Mais attention : la littérature n’est pas fast-food. Elle est ce repas lent, mijoté, qui nourrit l’âme. Alors, réinventerons-nous la forme : romans courts, hybrides, interactifs, tout en gardant la profondeur ? Ne punirions-nous pas ainsi la minorité qui a encore un peu d’art et de purisme dans le sang ? Car si le livre devient un simple produit, il perd sa vocation : former un homme libre. Avant Twitter, il y avait les griots. Sous la lune, la voix du griot était une rivière. Elle serpentait entre les cases, portant des histoires comme des poissons d’or.

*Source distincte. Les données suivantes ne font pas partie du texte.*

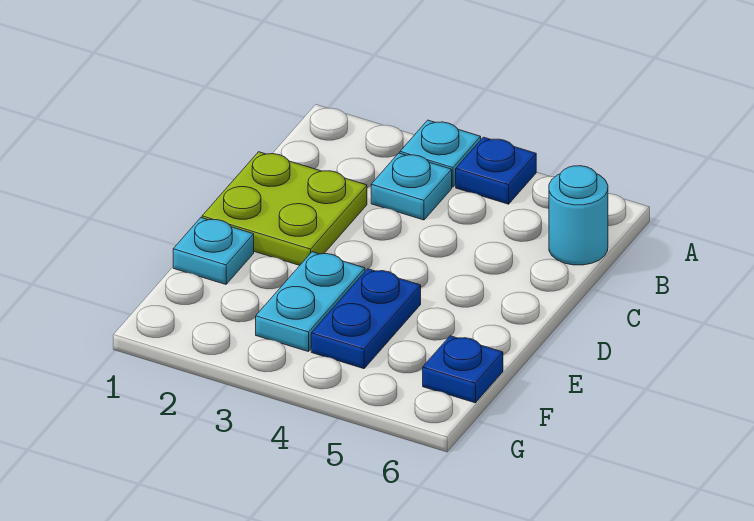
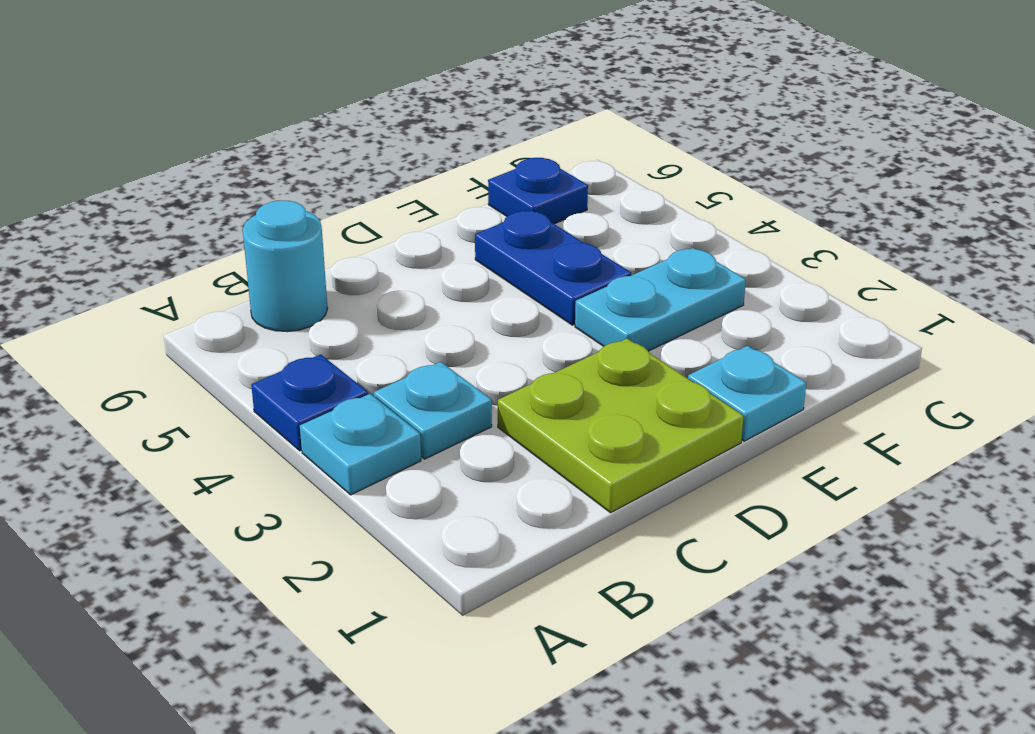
blue plate E4:F4 level 1 -> blue plate E4:E5 level 1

Chaque mot était une étoile, chaque silence un ciel. Et les enfants buvaient cette eau comme on boit la vie. Ils faisaient déjà des “threads” oraux qui duraient des nuits entières. Ils savaient que la mémoire est une arme. Aujourd’hui, nos jeunes scrollent, mais qui leur racontera Soundiata Keïta avec la même ferveur ? Peut-être un roman, peut-être un podcast, mais sûrement pas un simple post sponsorisé.
Conclusion
Écrire l’Afrique aujourd’hui, c’est comme planter un baobab dans le désert numérique : il faut de la patience, de la foi et un peu d’humour. Aujourd’hui où, de gré ou de force la France est de plus en plus loin, et peut-être Dieu un peu trop haut, chaque Africain porte en sa nature d’être hybride, défiguré mais définitivement vivant, la graine de l’avenir du monde Noir. Et chaque écrivain ici présent doit être un artisan de ce baobab. Que nos livres soient des machettes pour défricher l’avenir et des miroirs pour que l’homme noir nouveau se regarde enfin la tête haute. Je terminerai avec Césaire : « Et nous sommes debout maintenant, mon pays et moi, les cheveux dans le vent, la main dans la main… »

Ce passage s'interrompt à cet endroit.